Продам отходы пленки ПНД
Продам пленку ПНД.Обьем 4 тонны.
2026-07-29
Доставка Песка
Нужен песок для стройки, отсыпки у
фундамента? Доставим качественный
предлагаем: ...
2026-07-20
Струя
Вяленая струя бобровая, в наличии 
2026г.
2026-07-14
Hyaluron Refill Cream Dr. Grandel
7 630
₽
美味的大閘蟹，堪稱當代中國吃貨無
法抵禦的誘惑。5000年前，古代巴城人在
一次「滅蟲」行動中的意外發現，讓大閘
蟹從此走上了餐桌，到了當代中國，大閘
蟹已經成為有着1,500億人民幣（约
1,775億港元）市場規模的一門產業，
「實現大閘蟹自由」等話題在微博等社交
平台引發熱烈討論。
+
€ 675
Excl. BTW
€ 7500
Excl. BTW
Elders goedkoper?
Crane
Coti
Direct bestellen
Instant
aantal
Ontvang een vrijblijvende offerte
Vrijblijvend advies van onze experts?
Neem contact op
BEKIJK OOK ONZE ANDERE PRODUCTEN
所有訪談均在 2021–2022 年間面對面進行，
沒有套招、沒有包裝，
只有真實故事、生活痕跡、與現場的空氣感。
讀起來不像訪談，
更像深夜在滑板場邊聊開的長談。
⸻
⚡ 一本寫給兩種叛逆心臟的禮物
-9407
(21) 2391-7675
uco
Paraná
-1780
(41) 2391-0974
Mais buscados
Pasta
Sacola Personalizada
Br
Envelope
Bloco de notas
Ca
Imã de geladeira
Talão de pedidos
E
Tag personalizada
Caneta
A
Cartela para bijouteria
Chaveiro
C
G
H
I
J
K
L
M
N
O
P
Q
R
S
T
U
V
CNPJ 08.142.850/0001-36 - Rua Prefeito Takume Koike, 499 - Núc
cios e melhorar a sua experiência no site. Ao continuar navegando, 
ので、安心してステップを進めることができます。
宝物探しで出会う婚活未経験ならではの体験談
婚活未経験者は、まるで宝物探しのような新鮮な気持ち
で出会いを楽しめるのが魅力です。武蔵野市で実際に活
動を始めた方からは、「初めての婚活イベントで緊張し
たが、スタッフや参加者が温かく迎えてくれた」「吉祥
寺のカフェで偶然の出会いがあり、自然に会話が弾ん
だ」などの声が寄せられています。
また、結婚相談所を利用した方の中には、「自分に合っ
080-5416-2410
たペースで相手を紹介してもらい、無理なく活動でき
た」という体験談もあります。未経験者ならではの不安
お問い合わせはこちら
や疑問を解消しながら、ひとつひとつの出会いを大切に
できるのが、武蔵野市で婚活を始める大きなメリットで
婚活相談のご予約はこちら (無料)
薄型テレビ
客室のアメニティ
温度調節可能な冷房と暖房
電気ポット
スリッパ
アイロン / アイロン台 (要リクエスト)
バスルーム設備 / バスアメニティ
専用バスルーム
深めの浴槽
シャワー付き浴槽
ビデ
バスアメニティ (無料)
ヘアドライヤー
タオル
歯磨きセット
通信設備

> THE PROBLEM:
Copy out every line of the listing above word for word, keeping the original order.

> RESULT OF THE TASK:
Продам отходы пленки ПНД
Продам пленку ПНД.Обьем 4 тонны.
2026-07-29
Доставка Песка
Нужен песок для стройки, отсыпки у
фундамента? Доставим качественный
предлагаем: ...
2026-07-20
Струя
Вяленая струя бобровая, в наличии 
2026г.
2026-07-14
Hyaluron Refill Cream Dr. Grandel
7 630
₽
美味的大閘蟹，堪稱當代中國吃貨無
法抵禦的誘惑。5000年前，古代巴城人在
一次「滅蟲」行動中的意外發現，讓大閘
蟹從此走上了餐桌，到了當代中國，大閘
蟹已經成為有着1,500億人民幣（约
1,775億港元）市場規模的一門產業，
「實現大閘蟹自由」等話題在微博等社交
平台引發熱烈討論。
+
€ 675
Excl. BTW
€ 7500
Excl. BTW
Elders goedkoper?
Crane
Coti
Direct bestellen
Instant
aantal
Ontvang een vrijblijvende offerte
Vrijblijvend advies van onze experts?
Neem contact op
BEKIJK OOK ONZE ANDERE PRODUCTEN
所有訪談均在 2021–2022 年間面對面進行，
沒有套招、沒有包裝，
只有真實故事、生活痕跡、與現場的空氣感。
讀起來不像訪談，
更像深夜在滑板場邊聊開的長談。
⸻
⚡ 一本寫給兩種叛逆心臟的禮物
-9407
(21) 2391-7675
uco
Paraná
-1780
(41) 2391-0974
Mais buscados
Pasta
Sacola Personalizada
Br
Envelope
Bloco de notas
Ca
Imã de geladeira
Talão de pedidos
E
Tag personalizada
Caneta
A
Cartela para bijouteria
Chaveiro
C
G
H
I
J
K
L
M
N
O
P
Q
R
S
T
U
V
CNPJ 08.142.850/0001-36 - Rua Prefeito Takume Koike, 499 - Núc
cios e melhorar a sua experiência no site. Ao continuar navegando, 
ので、安心してステップを進めることができます。
宝物探しで出会う婚活未経験ならではの体験談
婚活未経験者は、まるで宝物探しのような新鮮な気持ち
で出会いを楽しめるのが魅力です。武蔵野市で実際に活
動を始めた方からは、「初めての婚活イベントで緊張し
たが、スタッフや参加者が温かく迎えてくれた」「吉祥
寺のカフェで偶然の出会いがあり、自然に会話が弾ん
だ」などの声が寄せられています。
また、結婚相談所を利用した方の中には、「自分に合っ
080-5416-2410
たペースで相手を紹介してもらい、無理なく活動でき
た」という体験談もあります。未経験者ならではの不安
お問い合わせはこちら
や疑問を解消しながら、ひとつひとつの出会いを大切に
できるのが、武蔵野市で婚活を始める大きなメリットで
婚活相談のご予約はこちら (無料)
薄型テレビ
客室のアメニティ
温度調節可能な冷房と暖房
電気ポット
スリッパ
アイロン / アイロン台 (要リクエスト)
バスルーム設備 / バスアメニティ
専用バスルーム
深めの浴槽
シャワー付き浴槽
ビデ
バスアメニティ (無料)
ヘアドライヤー
タオル
歯磨きセット
通信設備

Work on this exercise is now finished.